Sarah Strange deserves special props in this scene as the production's costume designer, dressing each specter according to his or her specific sin. Except for the visions (historical or supernatural) and the modern clothes of Mephistopheles and Lucifer, Strange dresses the play in late 19th century fashions, with work-a-day clothes for the servants, frock coats and vests for the academics, and military uniforms for the rulers. She is also responsible for two of the show's most effective illusions: Mephistopheles undressing into the fully dressed Helen, and Faustus's descending into hell. For the latter, those gesticulating sheets serving as Lucifer's demons move onto the stage and surround Faustus, completely obscuring him from the audience as he screams in tormented pain. His cries fade, the demons disperse, and Faustus has vanished. A murmur of disbelief ripples through the audience, and it's not until the curtain call when the demons disrobe to take their bows that people realize what had become of Goldwasser.
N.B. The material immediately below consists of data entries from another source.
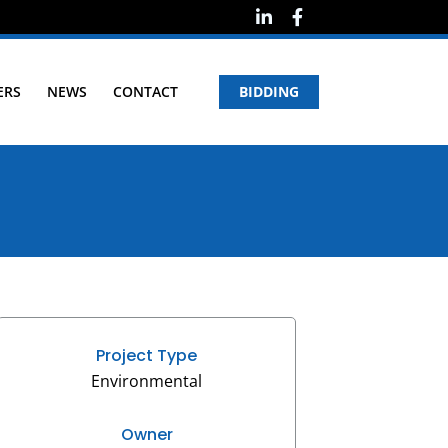
ERS
NEWS
CONTACT
BIDDING
Project Type
Environmental
Owner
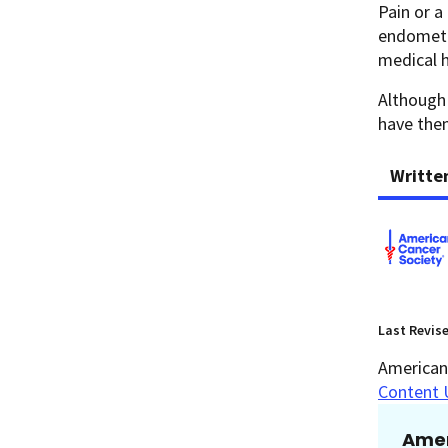
Pain or a
endometr
medical 
Although 
have th
Writte
Last Revis
American 
Content 
Amer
This troupe is not only rich in thespian talent and illusionist skills, it is a dynamite musical act. For all three of the company's plays on this tour, make sure you get in a half-hour before showtime, when the preshow concert starts, and stick around through the intermission. These guys do Shakespeare right, and make Marlowe good, too; yet I have no qualms saying that their musical performances rival the theatrical performances, even in the Shakespeare plays. For Doctor Faustus, they rock out (all acoustic, but still rocking) with AC/DC's "Highway to Hell" and prompt a sing-along with Norman Greenbaum's "Spirit in the Sky." And if not for Gluttony's gluttony, the evening's highlight would be the all-male, a-cappella version of Lady Gaga's "The Edge of Glory." Now that is magic.